[What you need to do]:
Reproduce the records word for word, from the line containing "kingdom: Animalia" through the end of the records, leaving out the pictures.

-- Start Records shown --

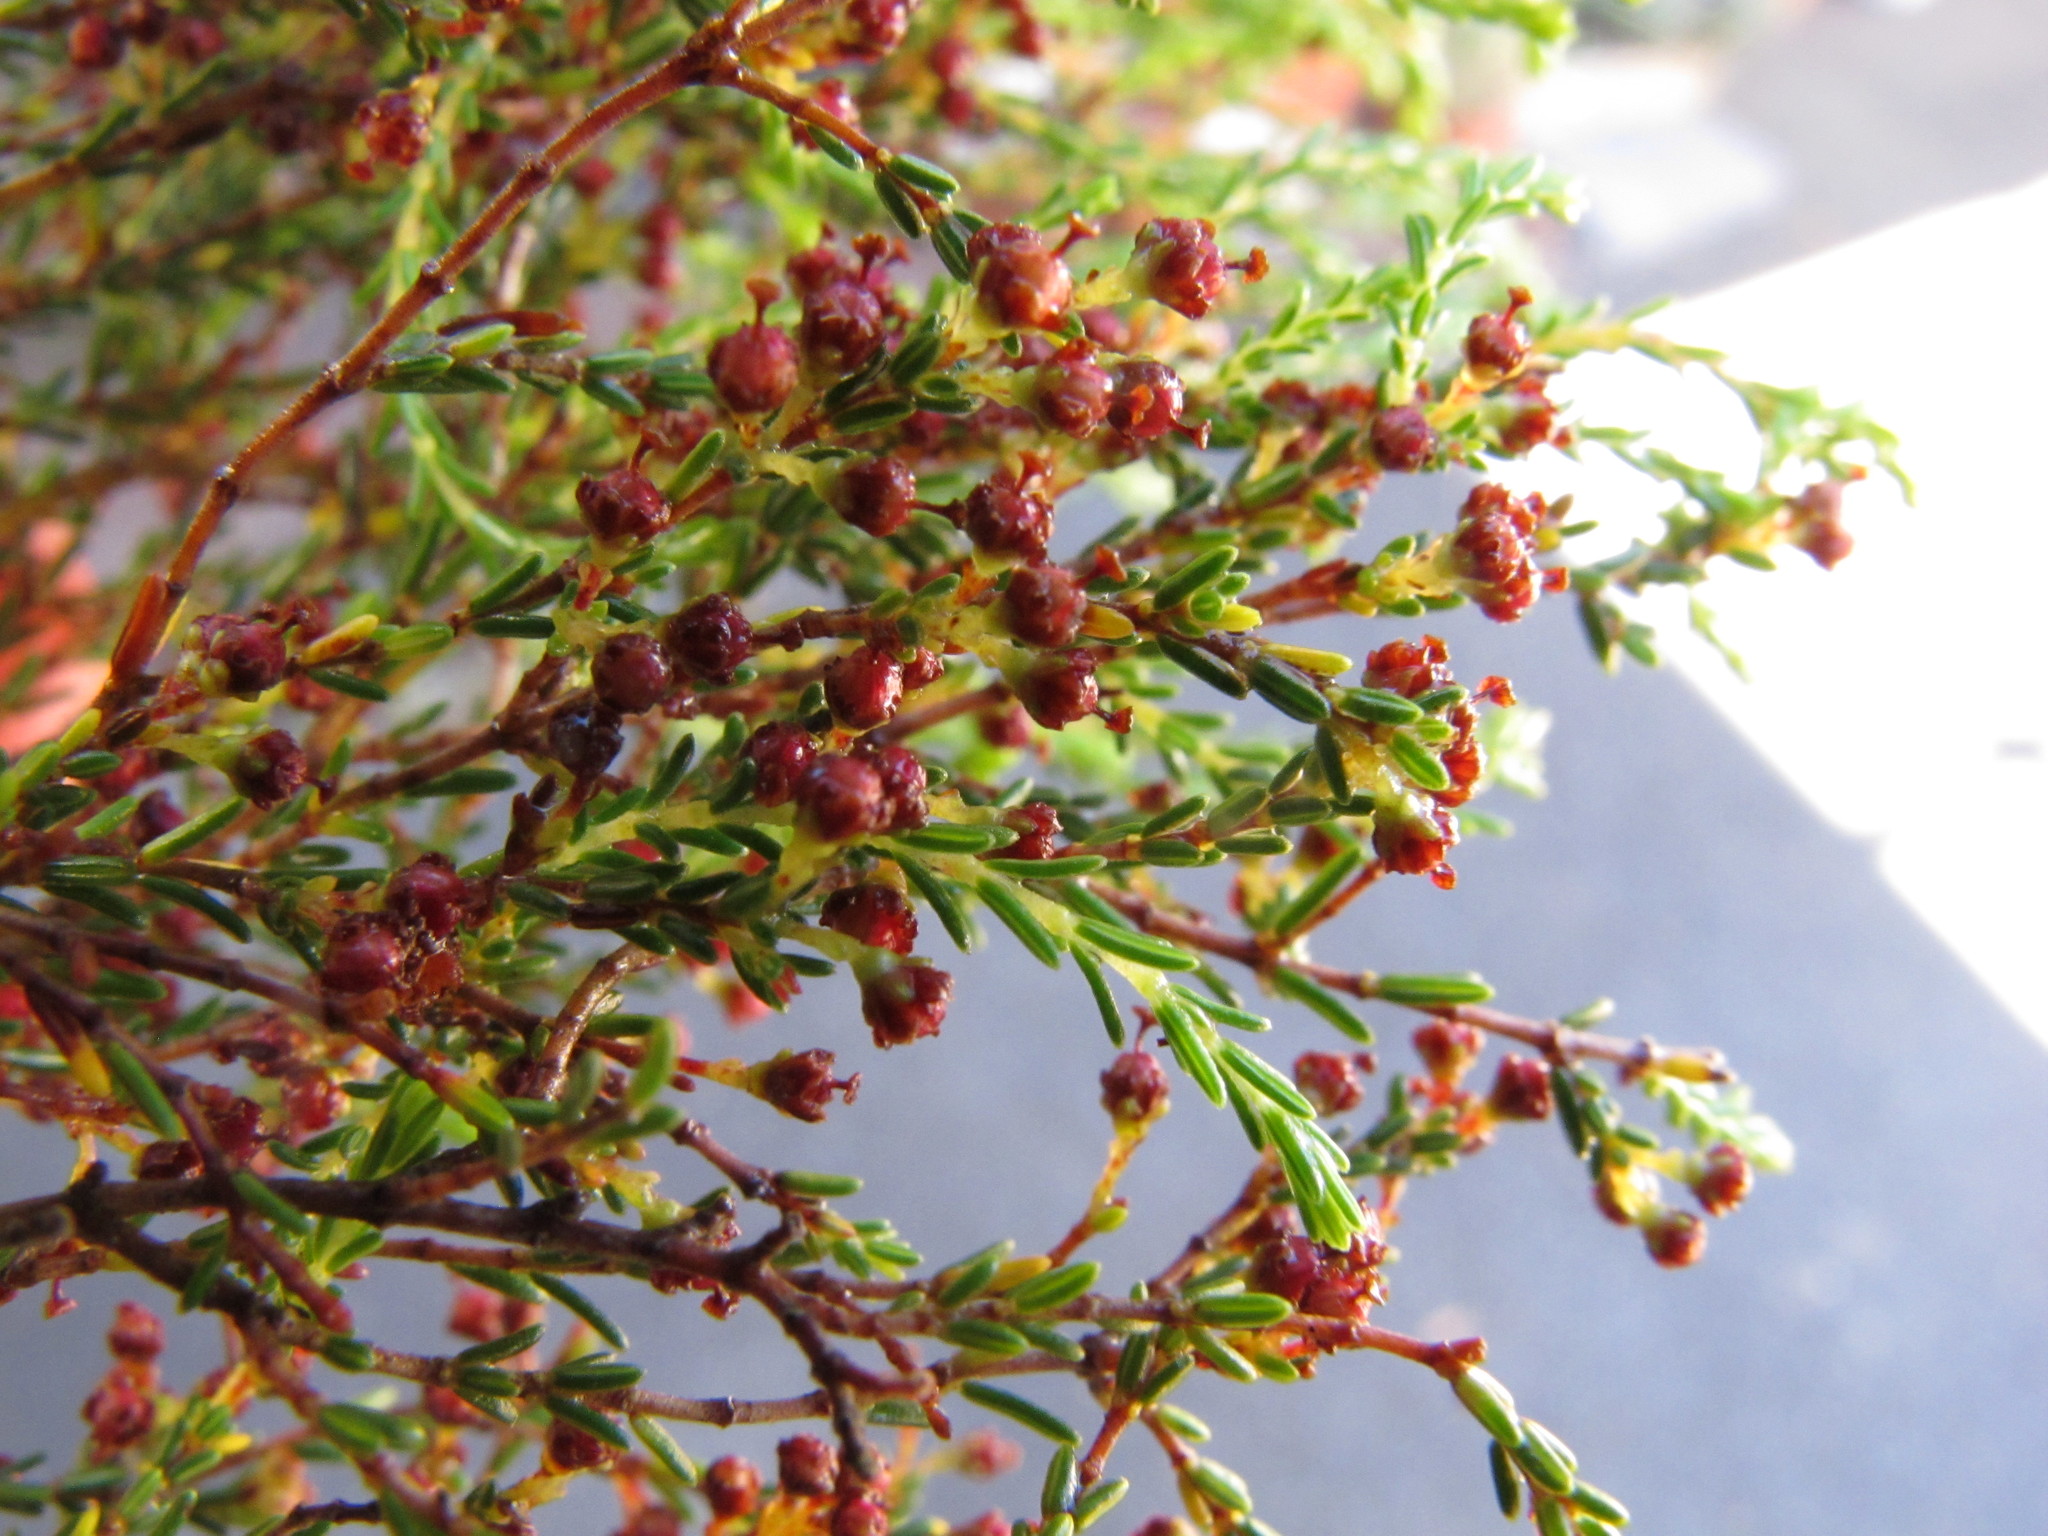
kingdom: Plantae
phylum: Tracheophyta
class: Magnoliopsida
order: Ericales
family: Ericaceae
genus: Erica
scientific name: Erica karooica
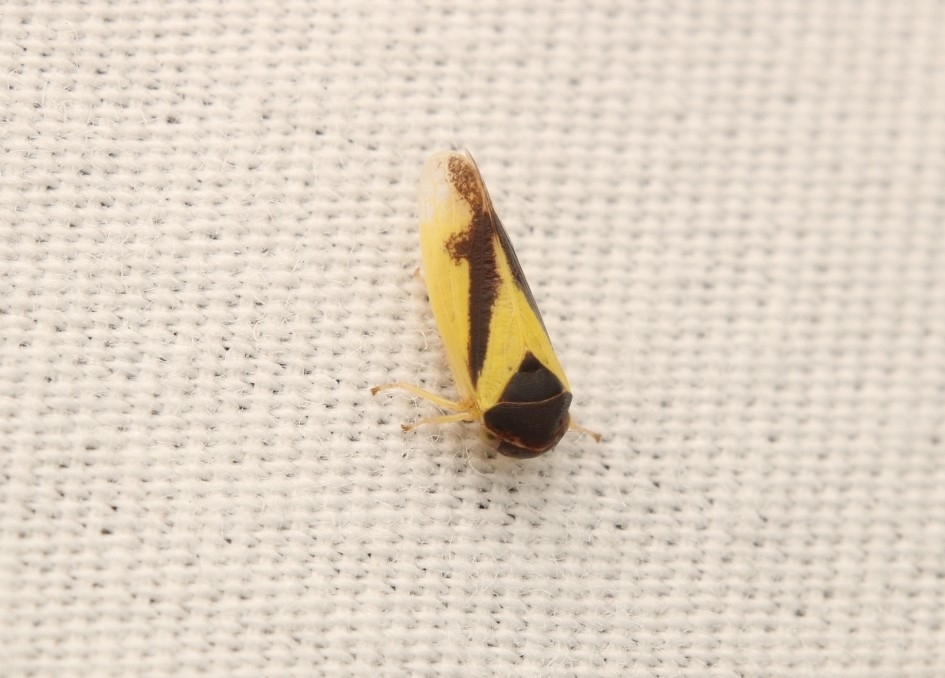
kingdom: Animalia
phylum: Arthropoda
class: Insecta
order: Hemiptera
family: Cicadellidae
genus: Oncopsis
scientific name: Oncopsis variabilis
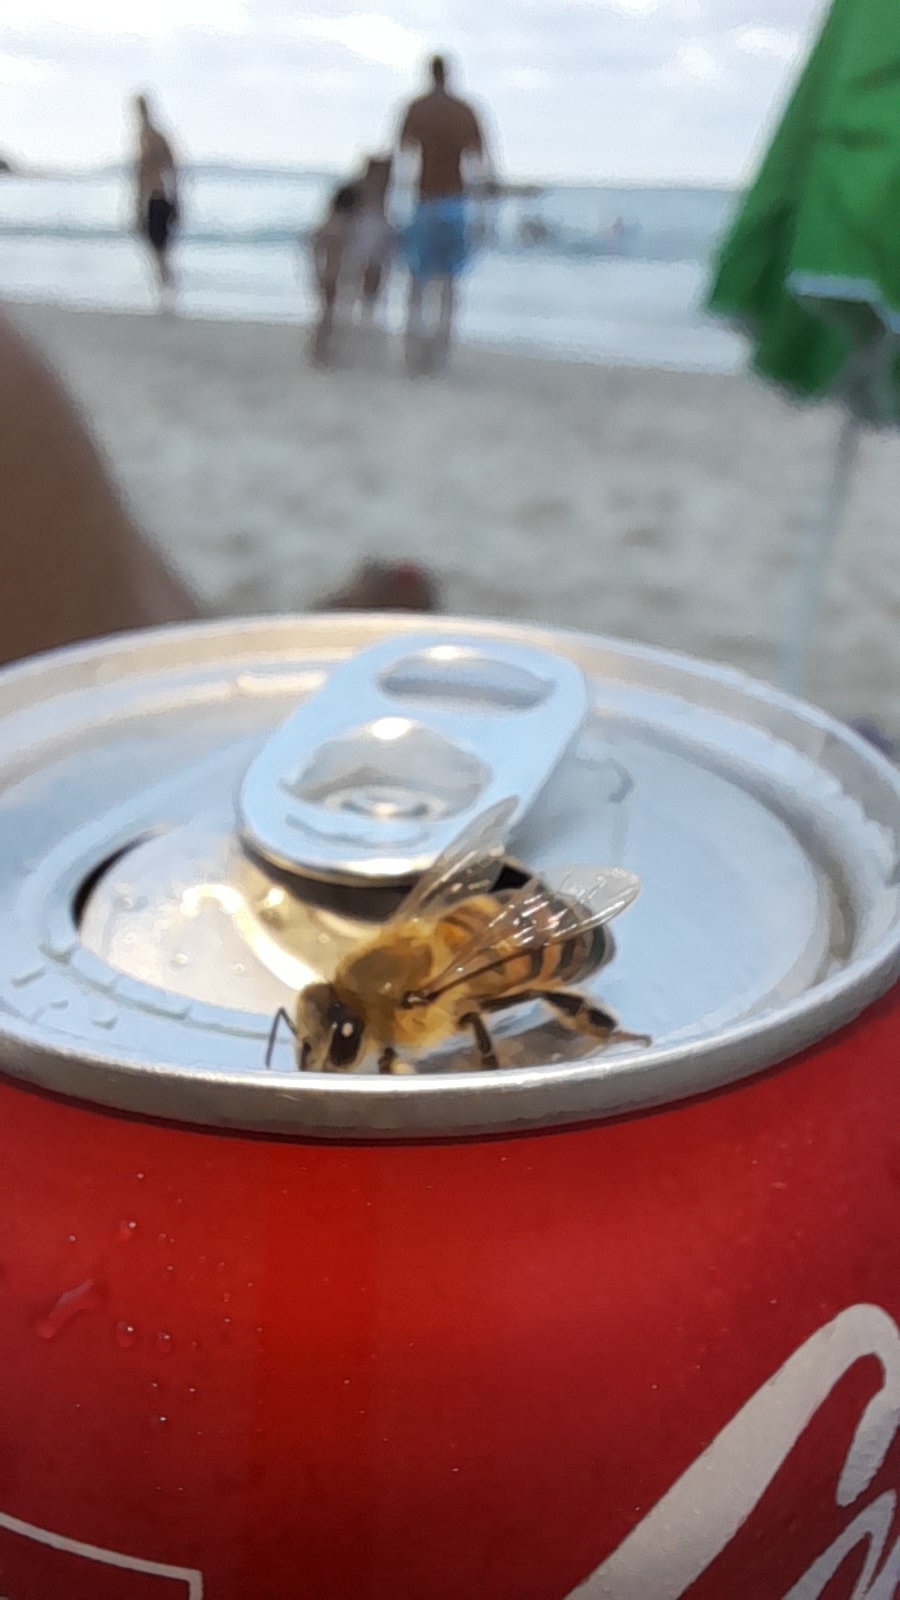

-- End Records shown --

[The completed task]:
kingdom: Animalia
phylum: Arthropoda
class: Insecta
order: Hemiptera
family: Cicadellidae
genus: Oncopsis
scientific name: Oncopsis variabilis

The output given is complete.